Let's try the following:
Suppose we have an m times n grid grid with p different colors. First we work row by row with the following algorithm:
Column reduction
- Drag the piece at (1,1) to (1,2), then (1,2) to (1,3) and so on until you reach (1, n)
- Drag the piece at (1,1) the same way to (1,n-1).
- Continue till you reach (1, n-p) with the piece moved.
The first step is guaranteed to move the color that was originally at (1,1) to (1,n) and collect all pieces of the same color on its way. The succeeding steps collect the remaining colors. After this part of the algorithm we are guaranteed to have only the columns p to n filled, each with a different color.
This we repeat for the remaining m-1 rows. After that the columns 1 to n-p-1 are guaranteed to be empty.
Row reduction
Now we repeat the same process with the columns, i.e. drag (1, j) to (m, j) for all j >= n-p and then drag (1,j) to (m-1, j).
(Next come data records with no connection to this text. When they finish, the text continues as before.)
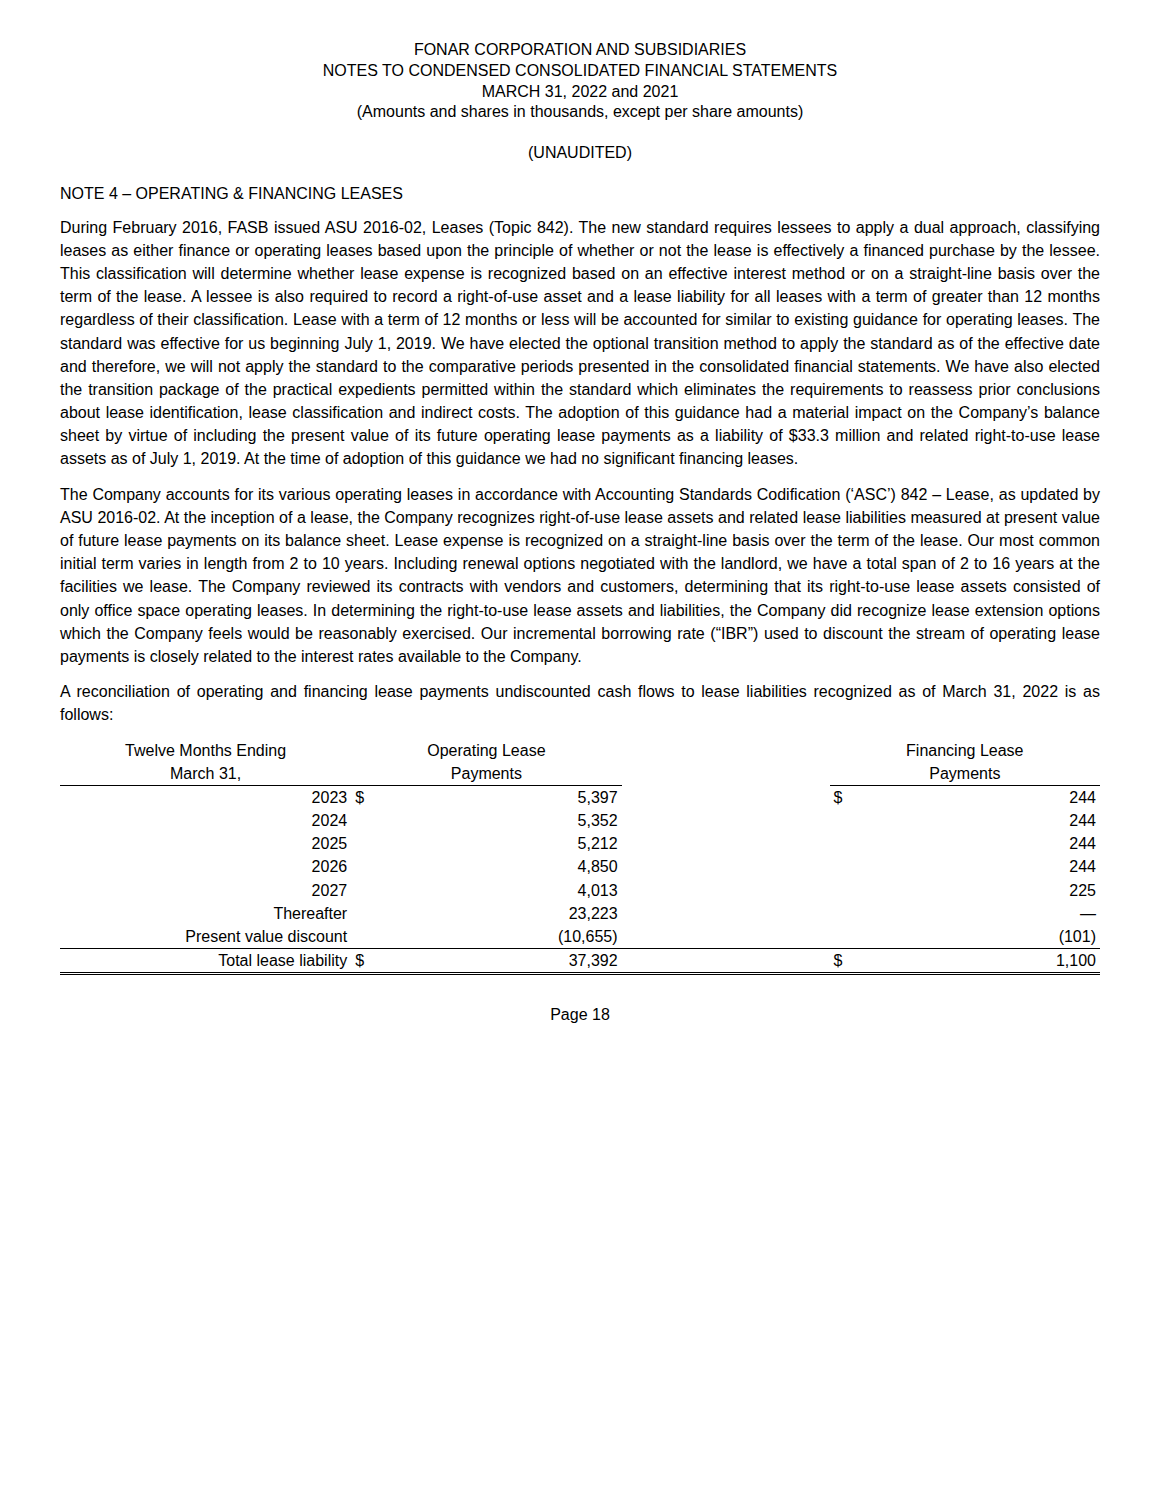FONAR CORPORATION AND SUBSIDIARIES
NOTES TO CONDENSED CONSOLIDATED FINANCIAL STATEMENTS
MARCH 31, 2022 and 2021
(Amounts and shares in thousands, except per share amounts)
(UNAUDITED)
NOTE 4 – OPERATING & FINANCING LEASES
During February 2016, FASB issued ASU 2016-02, Leases (Topic 842). The new standard requires lessees to apply a dual approach, classifying leases as either finance or operating leases based upon the principle of whether or not the lease is effectively a financed purchase by the lessee. This classification will determine whether lease expense is recognized based on an effective interest method or on a straight-line basis over the term of the lease. A lessee is also required to record a right-of-use asset and a lease liability for all leases with a term of greater than 12 months regardless of their classification. Lease with a term of 12 months or less will be accounted for similar to existing guidance for operating leases. The standard was effective for us beginning July 1, 2019. We have elected the optional transition method to apply the standard as of the effective date and therefore, we will not apply the standard to the comparative periods presented in the consolidated financial statements. We have also elected the transition package of the practical expedients permitted within the standard which eliminates the requirements to reassess prior conclusions about lease identification, lease classification and indirect costs. The adoption of this guidance had a material impact on the Company’s balance sheet by virtue of including the present value of its future operating lease payments as a liability of $33.3 million and related right-to-use lease assets as of July 1, 2019. At the time of adoption of this guidance we had no significant financing leases.
The Company accounts for its various operating leases in accordance with Accounting Standards Codification (‘ASC’) 842 – Lease, as updated by ASU 2016-02. At the inception of a lease, the Company recognizes right-of-use lease assets and related lease liabilities measured at present value of future lease payments on its balance sheet. Lease expense is recognized on a straight-line basis over the term of the lease. Our most common initial term varies in length from 2 to 10 years. Including renewal options negotiated with the landlord, we have a total span of 2 to 16 years at the facilities we lease. The Company reviewed its contracts with vendors and customers, determining that its right-to-use lease assets consisted of only office space operating leases. In determining the right-to-use lease assets and liabilities, the Company did recognize lease extension options which the Company feels would be reasonably exercised. Our incremental borrowing rate (“IBR”) used to discount the stream of operating lease payments is closely related to the interest rates available to the Company.
A reconciliation of operating and financing lease payments undiscounted cash flows to lease liabilities recognized as of March 31, 2022 is as follows:
| Twelve Months Ending | Operating Lease | | Financing Lease |
| --- | --- | --- | --- |
| March 31, | Payments | | Payments |
| 2023 | $ | 5,397 | | $ | 244 |
| 2024 | | 5,352 | | | 244 |
| 2025 | | 5,212 | | | 244 |
| 2026 | | 4,850 | | | 244 |
| 2027 | | 4,013 | | | 225 |
| Thereafter | | 23,223 | | | — |
| Present value discount | | (10,655) | | | (101) |
| Total lease liability | $ | 37,392 | | $ | 1,100 |
Page 18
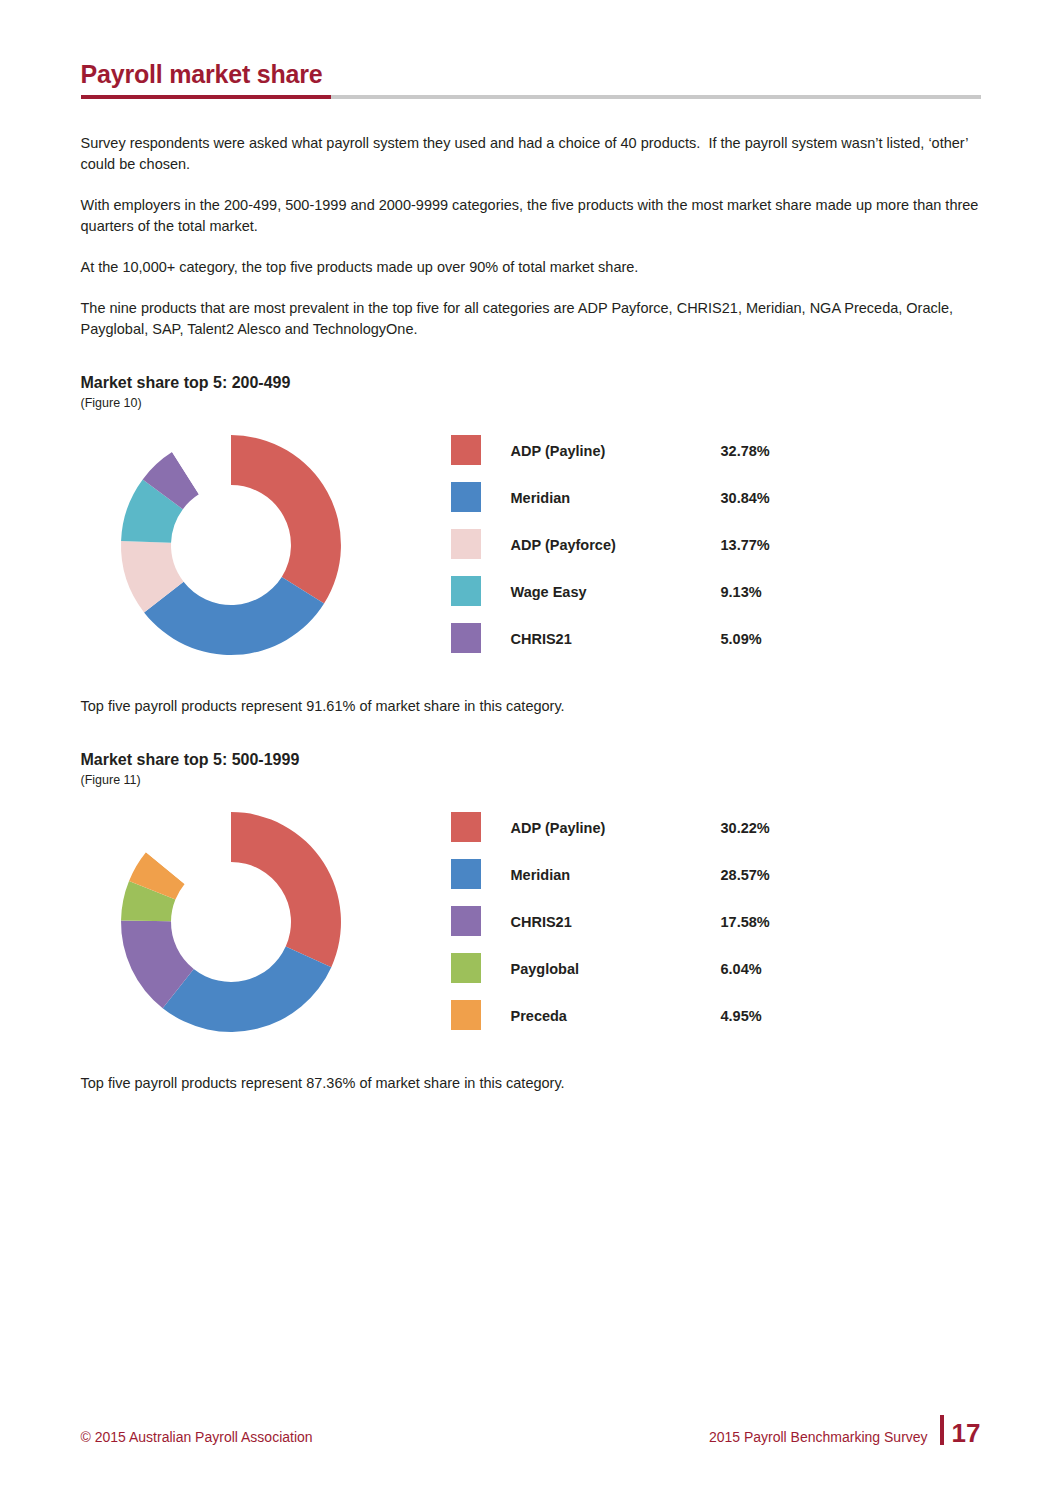Payroll market share
Survey respondents were asked what payroll system they used and had a choice of 40 products. If the payroll system wasn’t listed, ‘other’ could be chosen.
With employers in the 200-499, 500-1999 and 2000-9999 categories, the five products with the most market share made up more than three quarters of the total market.
At the 10,000+ category, the top five products made up over 90% of total market share.
The nine products that are most prevalent in the top five for all categories are ADP Payforce, CHRIS21, Meridian, NGA Preceda, Oracle, Payglobal, SAP, Talent2 Alesco and TechnologyOne.
Market share top 5: 200-499
(Figure 10)
| | ADP (Payline) | 32.78% |
| | Meridian | 30.84% |
| | ADP (Payforce) | 13.77% |
| | Wage Easy | 9.13% |
| | CHRIS21 | 5.09% |
Top five payroll products represent 91.61% of market share in this category.
Market share top 5: 500-1999
(Figure 11)
| | ADP (Payline) | 30.22% |
| | Meridian | 28.57% |
| | CHRIS21 | 17.58% |
| | Payglobal | 6.04% |
| | Preceda | 4.95% |
Top five payroll products represent 87.36% of market share in this category.
© 2015 Australian Payroll Association
2015 Payroll Benchmarking Survey 17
After this part we are guaranteed to have only filled a p times p subgrid.
Full grid search
Now we collect each different color by brute force: Move (p,p) to (p,p+1), (p, p+2), ... (p, n) and then to (p + 1, n), (p+1, n-1), ..., (p+1, p) and then to (p+2, p), ..., (p+2, n) and so on until we reach either (m, p) or (m,n), depending wether p is even or odd.
This step we repeat p times, only that we stop each time on field short of the last one.
As a result only the remaining p fields are filled and each contains a stack of the same color. Problem solved.
To estimate the complexity:
- The row moving part requires n + n-1 + n-2 + ... + n-p= n*(n+1)/2 - (n-p)*(n-p+1)/2=np+(p^2+p)/2=O(n^2) moves per row, hence O(mn^2).
- The column moving part similarly requires O(nm^2) moves.
- The final moving requires p^2 moves for each color, i.e. O(p^3).
If q = max(n,m,p) the complexity is O(q^3).
Note: If we do not know p we could immediately start with the full grid search. We still remain in complexity O(q^3). If, however, p << n or p << m the column and row reduction will reduce the practical complexity greatly.